There were 56 households, of which 10.7% had children under the age of 18 living with them, 44.6% were married couples living together, 3.6% had a female householder with no husband present, 3.6% had a male householder with no wife present, and 48.2% were non-families. 42.9% of all households were made up of individuals, and 10.7% had someone living alone who was 65 years of age or older. The average household size was 1.93 and the average family size was 2.62.
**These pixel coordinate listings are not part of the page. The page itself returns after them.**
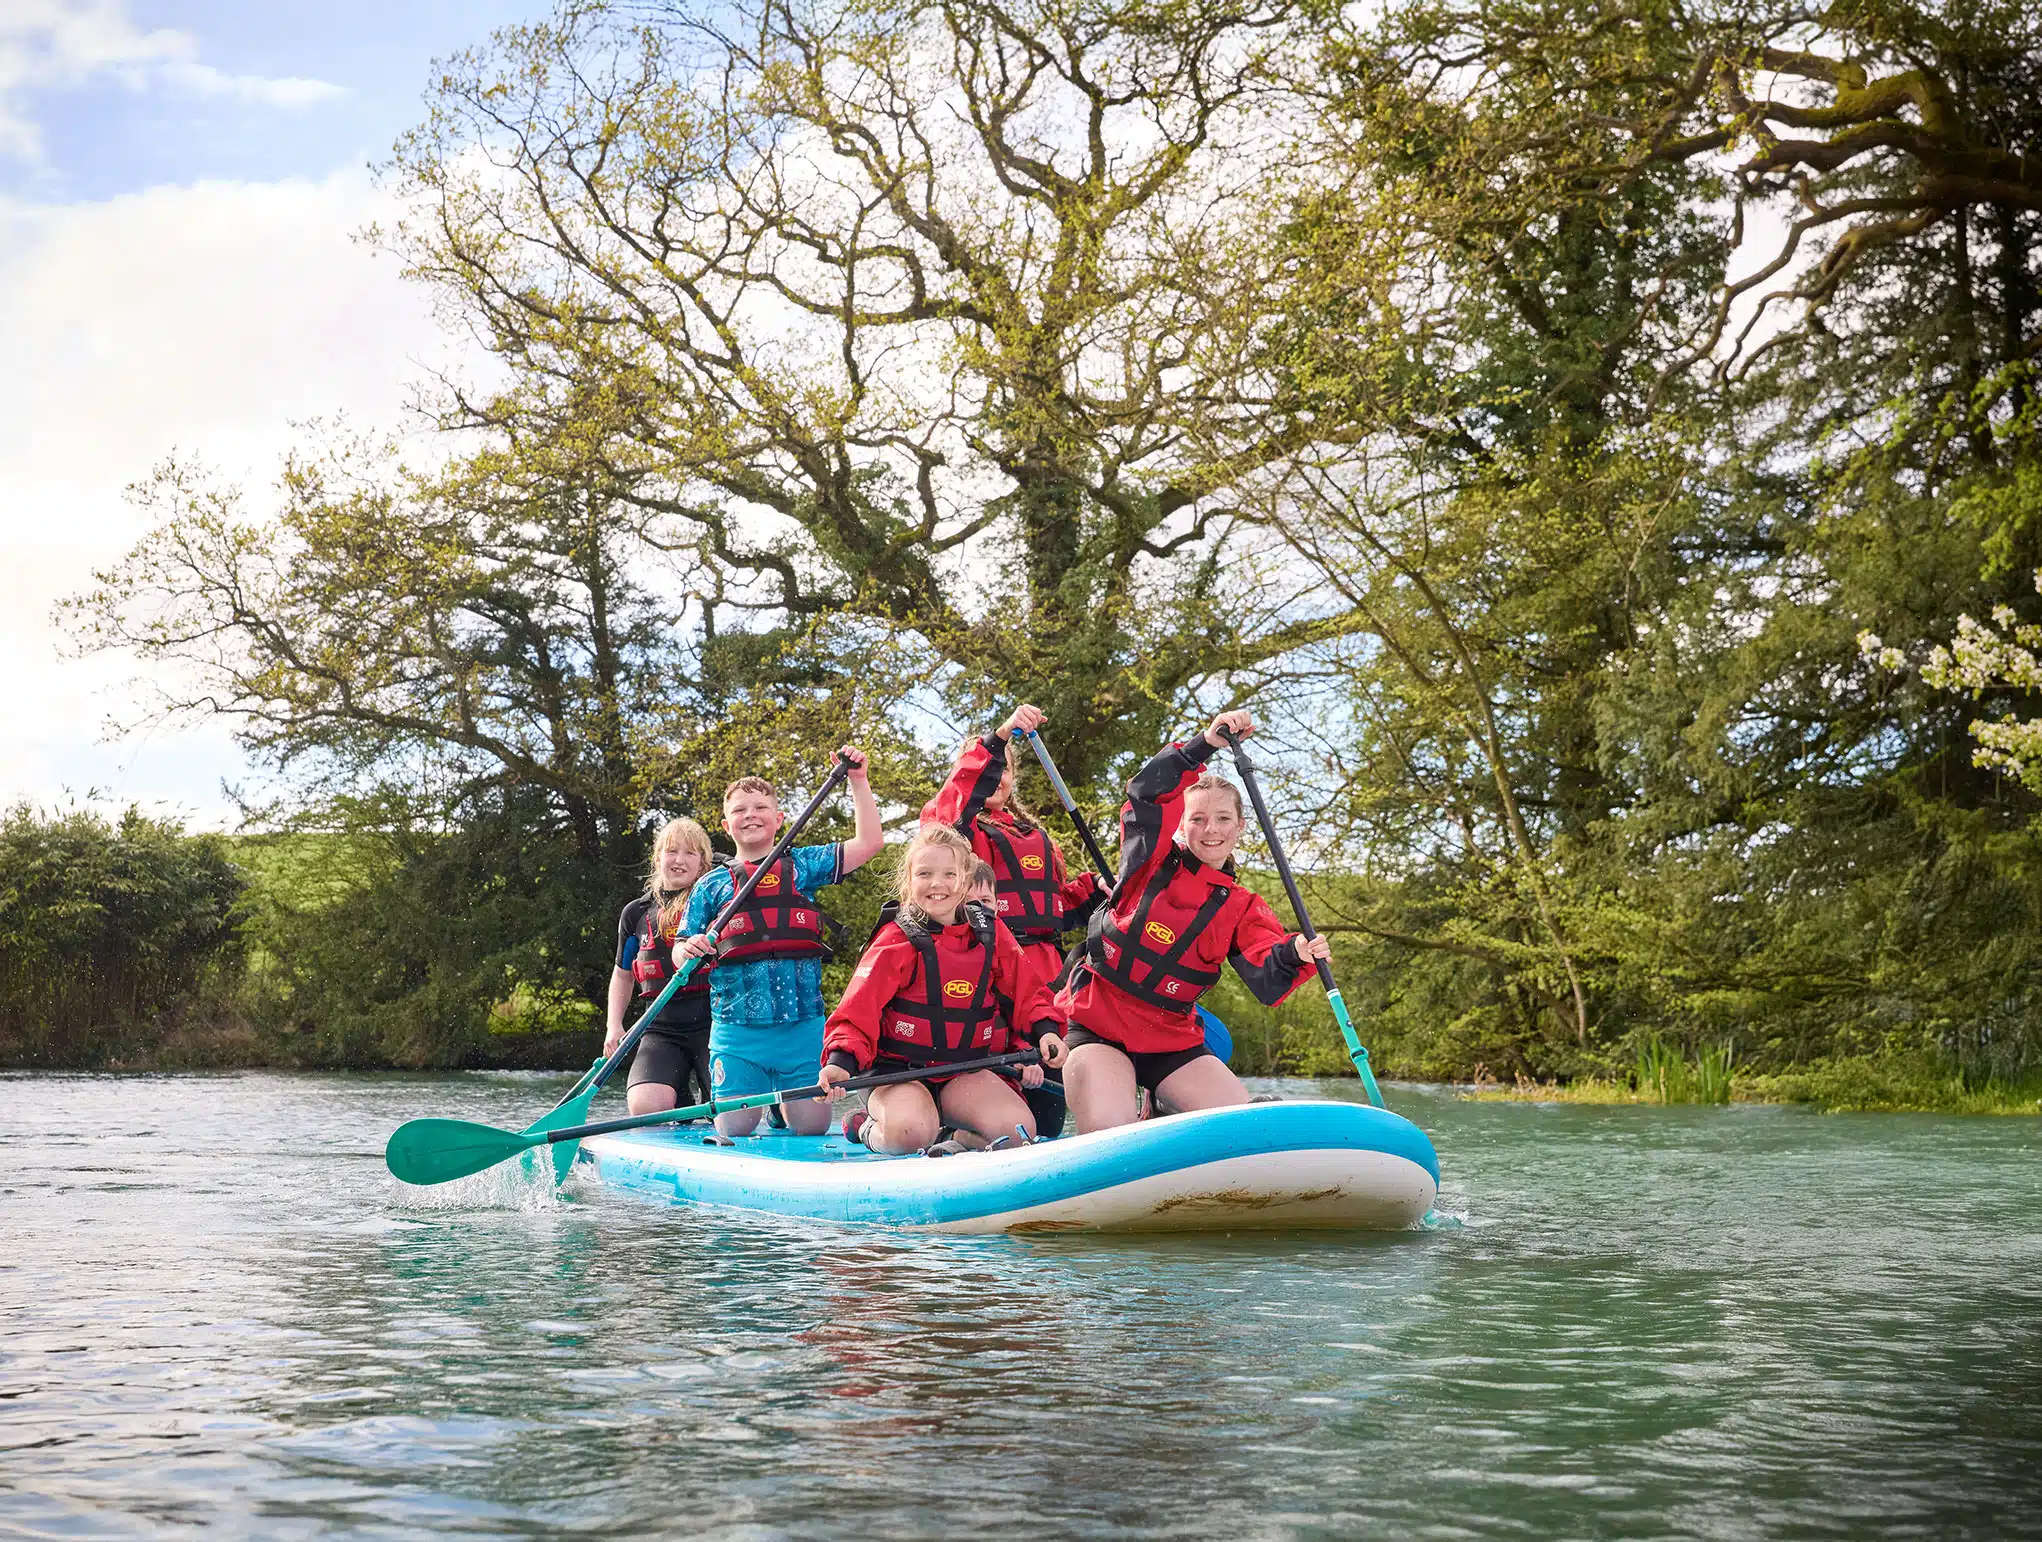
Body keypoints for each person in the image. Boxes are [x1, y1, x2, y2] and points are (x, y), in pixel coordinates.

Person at [1057, 709, 1330, 1133]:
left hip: (1170, 1038)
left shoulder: (1243, 905)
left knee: (1246, 1131)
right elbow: (1146, 794)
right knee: (1113, 1129)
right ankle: (1138, 1114)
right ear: (1181, 826)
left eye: (1223, 819)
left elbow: (1266, 966)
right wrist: (1202, 745)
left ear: (1240, 825)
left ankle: (1165, 1107)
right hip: (1099, 1025)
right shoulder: (1148, 859)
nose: (1211, 829)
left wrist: (1296, 950)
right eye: (1198, 819)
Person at [819, 824, 1066, 1153]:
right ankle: (866, 1126)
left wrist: (1046, 1031)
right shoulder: (896, 940)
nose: (937, 884)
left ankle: (951, 1139)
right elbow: (856, 1011)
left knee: (1018, 1133)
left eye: (949, 874)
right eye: (925, 873)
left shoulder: (991, 933)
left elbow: (1029, 994)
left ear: (965, 880)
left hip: (964, 1070)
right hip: (897, 1074)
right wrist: (839, 1061)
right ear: (910, 881)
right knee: (909, 1134)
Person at [674, 750, 882, 1138]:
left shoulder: (803, 866)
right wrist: (686, 949)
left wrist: (858, 780)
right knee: (734, 1129)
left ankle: (781, 1109)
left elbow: (869, 843)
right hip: (737, 1032)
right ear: (726, 825)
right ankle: (765, 1101)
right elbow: (680, 946)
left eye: (760, 807)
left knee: (813, 1128)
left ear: (779, 820)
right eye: (740, 810)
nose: (750, 814)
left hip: (802, 1027)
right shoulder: (710, 884)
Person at [922, 704, 1103, 978]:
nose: (996, 778)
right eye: (991, 769)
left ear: (1013, 777)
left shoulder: (1034, 836)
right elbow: (959, 792)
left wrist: (1096, 887)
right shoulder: (953, 825)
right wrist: (1002, 734)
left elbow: (1057, 906)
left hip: (1048, 970)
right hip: (986, 963)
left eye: (1004, 770)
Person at [607, 816, 718, 1117]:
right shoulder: (636, 913)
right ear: (658, 858)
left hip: (718, 1024)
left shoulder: (718, 904)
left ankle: (711, 1105)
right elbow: (622, 973)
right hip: (661, 1027)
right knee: (645, 1108)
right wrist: (613, 1026)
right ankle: (680, 1103)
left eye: (690, 853)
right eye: (672, 851)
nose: (679, 860)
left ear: (703, 863)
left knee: (729, 1112)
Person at [966, 857, 1068, 1139]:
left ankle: (964, 1137)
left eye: (985, 901)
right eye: (968, 901)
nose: (978, 911)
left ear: (998, 905)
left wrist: (1025, 1053)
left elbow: (1026, 1002)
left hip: (997, 1063)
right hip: (945, 1070)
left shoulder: (1001, 944)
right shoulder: (928, 944)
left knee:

The median age in the city was 49.3 years. 13% of residents were under the age of 18; 7.3% were between the ages of 18 and 24; 16.6% were from 25 to 44; 37.1% were from 45 to 64; and 25.9% were 65 years of age or older. The gender makeup of the city was 59.3% male and 40.7% female.

===2000 census===
As of the census of 2000, there were 157 people, 66 households, and 44 families residing in the city. The population density was 937.8 PD/sqmi. There were 76 housing units at an average density of 454.0 /sqmi. The racial makeup of the city was 97.45% White and 2.55% Native American.

There were 66 households, out of which 31.8% had children under the age of 18 living with them, 56.1% were married couples living together, 6.1% had a female householder with no husband present, and 33.3% were non-families. 33.3% of all households were made up of individuals, and 16.7% had someone living alone who was 65 years of age or older. The average household size was 2.38 and the average family size was 3.02.

In the city, the population was spread out, with 26.1% under the age of 18, 4.5% from 18 to 24, 33.8% from 25 to 44, 14.6% from 45 to 64, and 21.0% who were 65 years of age or older. The median age was 37 years. For every 100 females, there were 137.9 males. For every 100 females age 18 and over, there were 127.5 males.

The median income for a household in the city was $35,000, and the median income for a family was $43,750. Males had a median income of $27,679 versus $20,500 for females. The per capita income for the city was $15,507. About 14.6% of families and 18.5% of the population were below the poverty line, including 32.1% of those under the age of eighteen and 8.1% of those 65 or over.

==Education==
It is in the May-Port CG Public School District 14.